L'Abbé Noël Ngwa Nguema, Rédacteur-en-Chef des journaux Misamu (baillonné depuis un an par le pouvoir) et Sub-Version (lui aussi interdit), avait déjà été, le 21 août 2003, agressé physiquement par Omar Bongo lui-même, échappant de justesse grâce à l'intervention d'un ministre à la furie du dictateur furieux qui voulait lui faire personnellement la peau.

L'arrestation de l'Abbé Ngwa était le troisième incident de dictature que le pays a traversé en une seule semaine. En dehors de l'arrestation de Hervé Opiengah lundi 15 novembre, de l'Abbé Noël mardi 16 novembre, l'on se souviendra de l'interdiction d'émettre qui a frappé, le 12 novembre, RTN (Radio télévision Nazareth) et les radios Bethel et Bonne nouvelle. Le régime les aurait accusées d'irresponsabilité dans le reportage des informations et d'existence illégale en dehors du cadre fixé par la loi.

A l'université Omar Bongo, Raoul Ovono Abessolo, Roland Mbadinga Koumba, et Guy-Roger Ngogho-Ngogho, trois étudiants leaders du syndicat universitaire FORCE (Fraction organisée pour la restauration de la conscience étudiante),  avaient été illégalement incarcérés par le régime en mai dernier, parce qu'ils avaient osé demander l'amélioration des conditions de vie et de travail au sein de l'univeristé.
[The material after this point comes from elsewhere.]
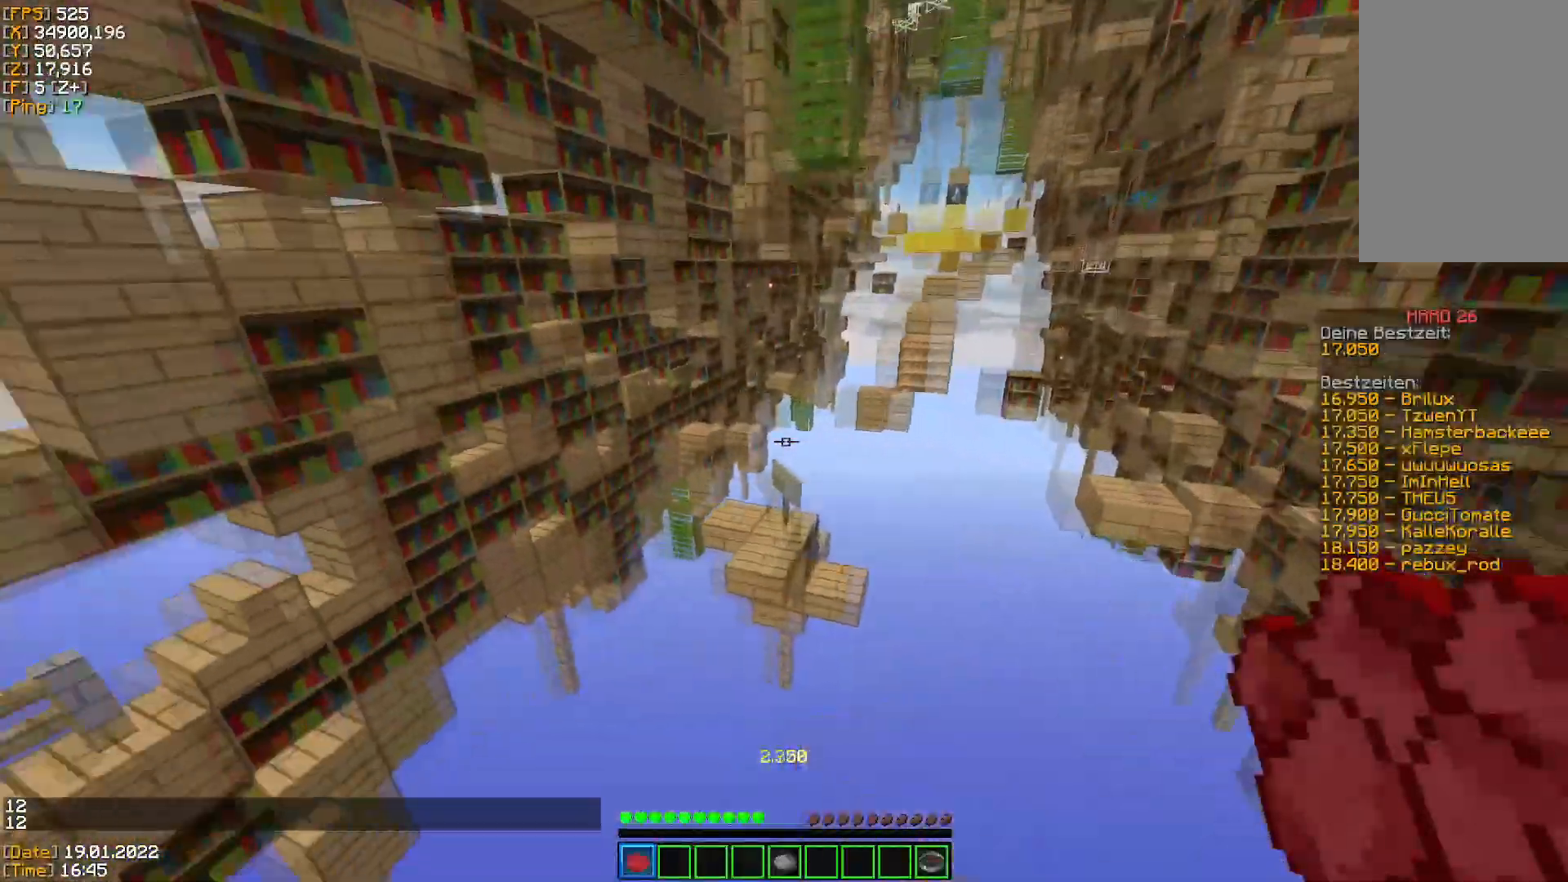
{"keys": ["w"], "mouse": [], "events": [[200, "space", "down"], [400, "space", "up"]]}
Cela fait 6 mois que leur sort reste indéterminé.

Des membres du BDP-Gabon Nouveau, parti exilé qui veut le démantèlement immédiat et sans conditions du régime Bongo, avaient eux aussi été détenus en 2003 pendant trois mois du 3 juillet au 1er Octobre, incarcérés sans jugement par le régime Bongo pour avoir collé des affiches BDP à Libreville. Ils furent accusés d'atteinte à la sécurité intérieure de l’état et outrage à chef d’état.
 
La dérive dictatoriale du régime Bongo se trouve ainsi confirmée, surtout quand on sait que Reporters sans frontières (RSF) dans son
rapport annuel 2004, avait fait état d'un redoublement des arrestations, censures et privations de la liberté d'expression au Gabon. Il ne fait donc aucun doute que le Gabon vit maintenant à l'heure d'une dictature qui n'hésite plus à arrêter et censurer tous ceux qui ne chantent pas la chanson du dictateur gabonais Omar Bongo.